Either that or he thinks I’m a reeeeal creeper. But it’s a risk I’m willing to take.

I modeled my technique after this pleasant chap.

Secondly, measure your success based on process, not outcomes.

Outcome goals can be dangerous for two reasons:

  1. You probably have no idea how close or how far you are to actually reaching the target outcome and so you set the bar too low or too high. If you set a goal that is easily achievable and then reach it with little time and effort, your ego will start soothing you with stories about your virtues and innate awesomeness. If you set a goal that would take years of dedicated work to meet, it can be terribly discouraging when you’re only a fraction of the way there after six months.

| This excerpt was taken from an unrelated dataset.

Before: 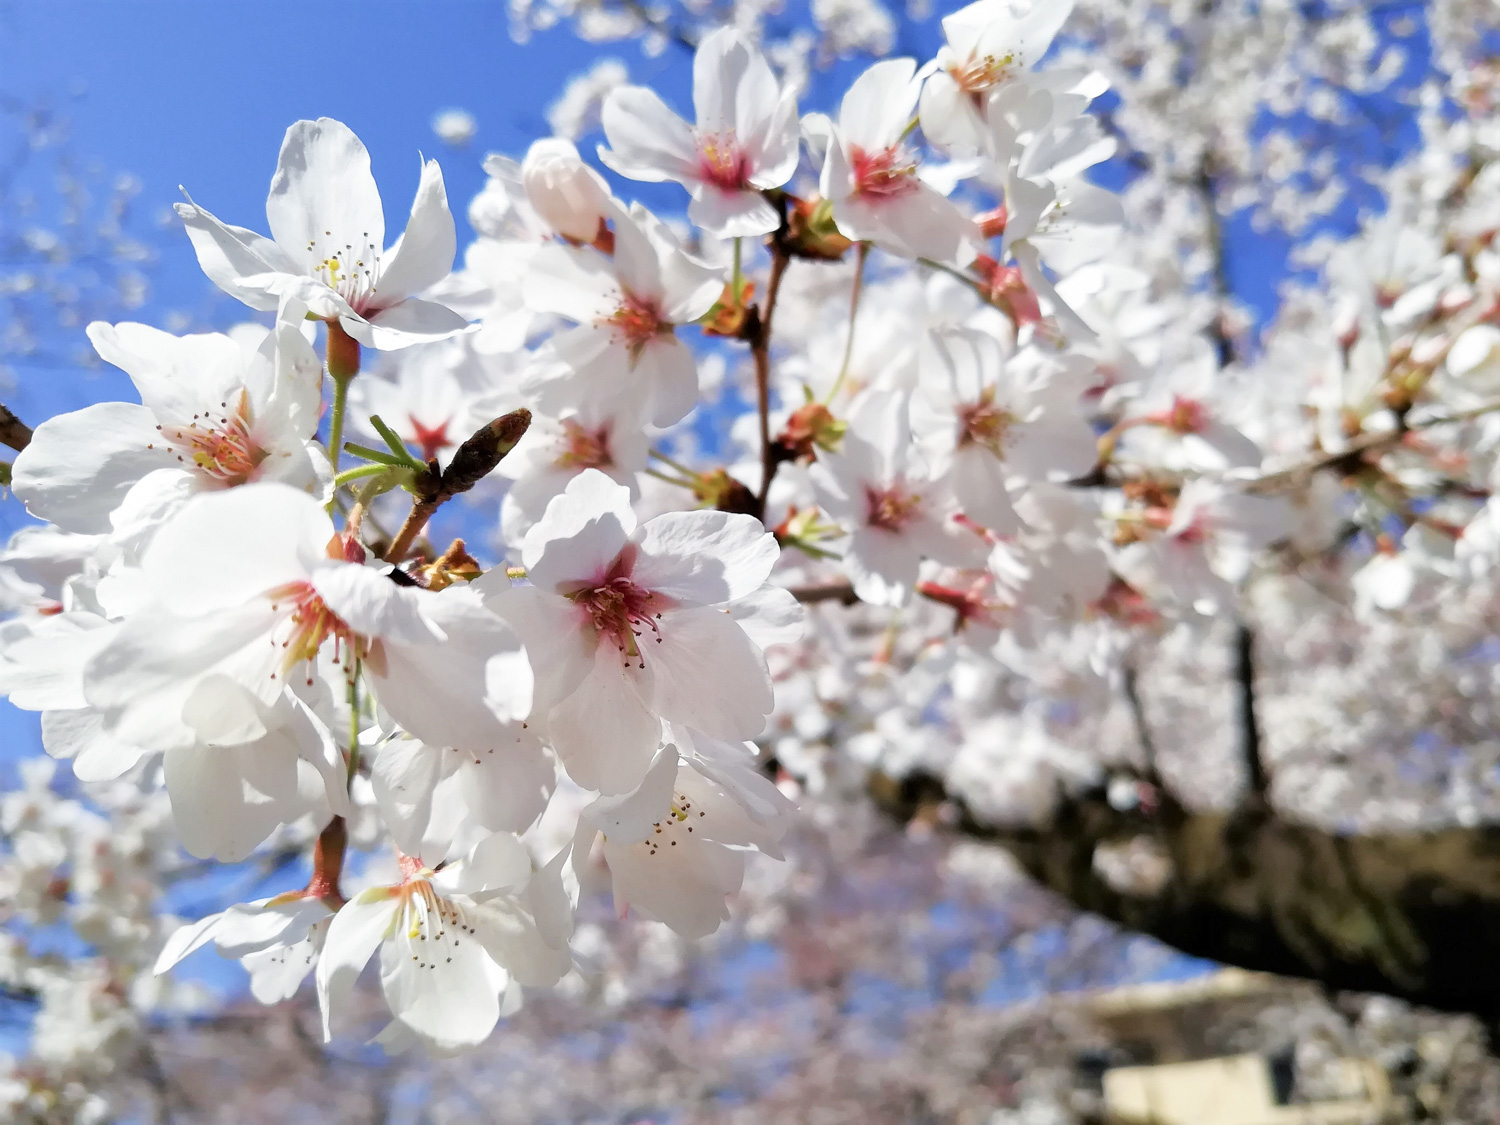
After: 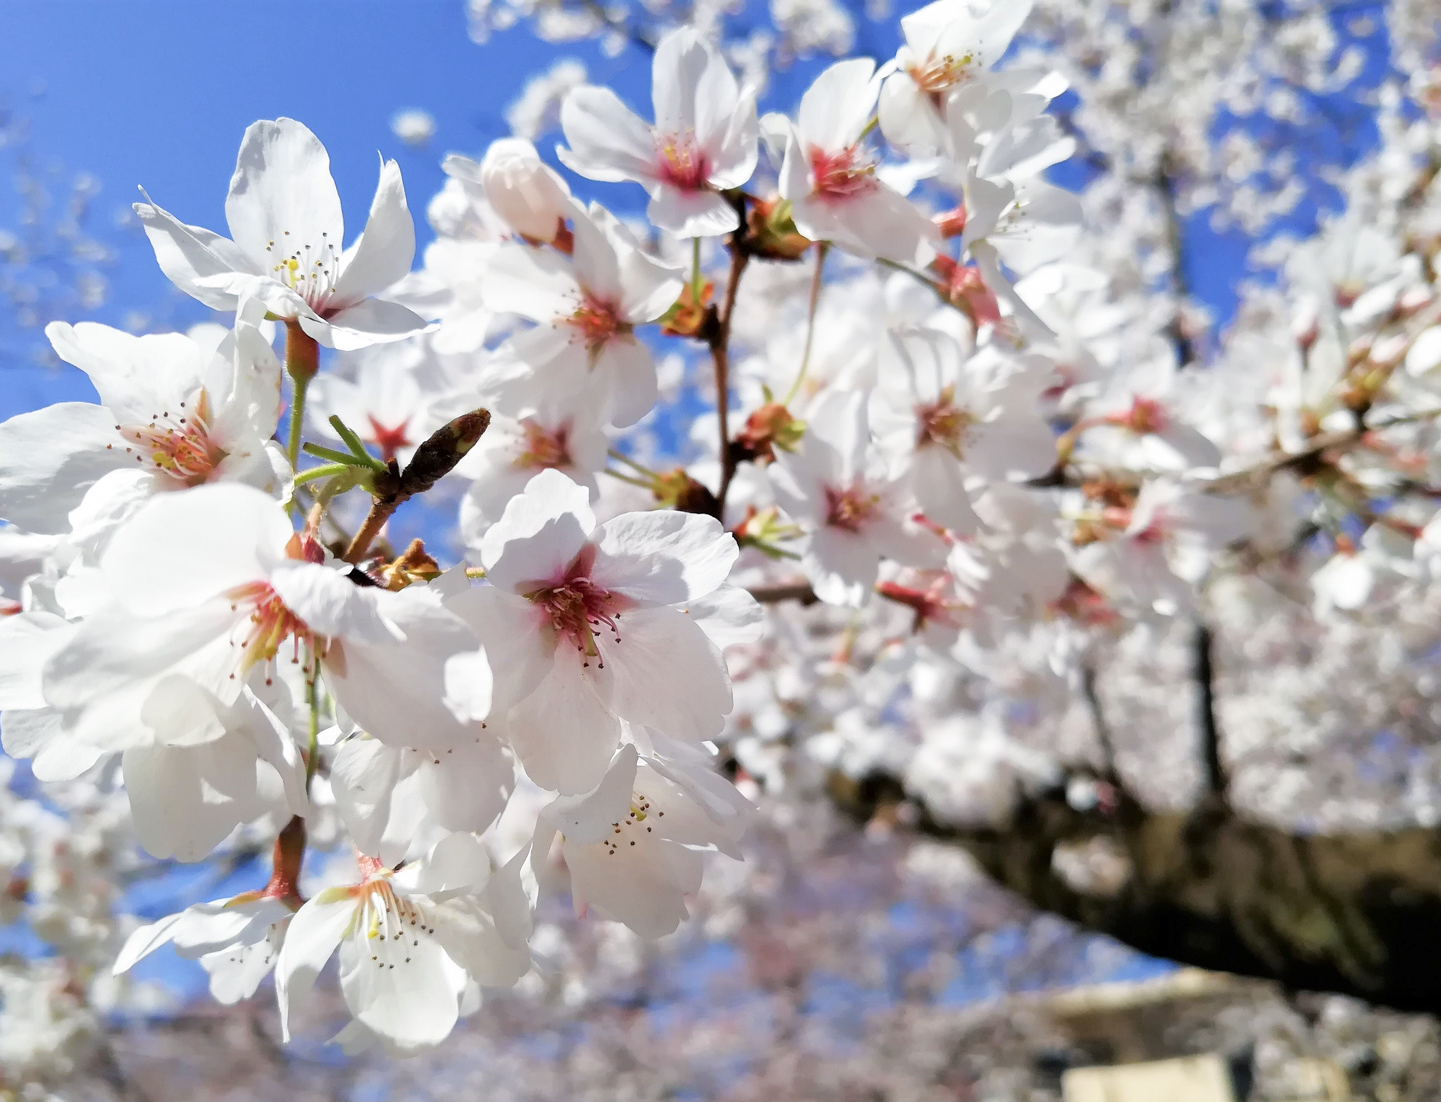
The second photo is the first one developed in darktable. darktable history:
crop and rotate: left 2.736%, right 1.185%, bottom 2.043%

  2. Once you reach your goal, your motivation may vanish. If your vision of reaching the goal itself was the main force driving you forward, you are running on fuel that burns hot but will desert you when you need it the most.  

Set goals that quantify whether you are taking the type of action required to get the results that you want.

Set a goal to exercise 3 days/week, not lose 100 pounds.

Set a goal to save a fixed % of every paycheck, not get out of credit card debt.

Set a goal to make at least 10 sales calls/day, not beat your quota by 5%.

This is how you attack The Slog in a thoughtful way. And as much as it sucks I’m here to tell you from personal experience that it’s worth it.

I’m not asking you to trust me (although if we know each other in real life, that’s exactly what I’m asking you to do – TRUST ME), I’m just asking you to trust the process.

Trust that once you break through this invisible plateau, it will start to get easier.

Trust that even though you aren’t seeing results in the beginning, your work isn’t being wasted, it’s being stored. Nothing visible happens to an ice cube when you heat it from 25 degrees to 31 degrees but that work is critical to deliver the results that one more degree brings (credit to James Clear for one of my favorite metaphors of all time).

Put in enough work to get through The Slog in one important area of your life. Decide right now that you’re going to make it through, whether it takes two weeks or six months. Reach the inflection point where things that were once dreadful become delightful (or at least tolerable).

Once you do this, it gets really fucking exciting. When you have first-hand evidence of how powerful breaking through The Slog and tapping into the Virtuous Cycle can be in one area of your life, you will have all the motivation you need to attack another area.

My theory is that those people in life who seem to have it all together where it really matters have tapped into the power of this momentum-building process and made it through The Slog multiple times over. It’s a theory because I wouldn’t put myself in that category yet. But having tasted the magic of the Virtuous Cycle, I know that I’ll get there.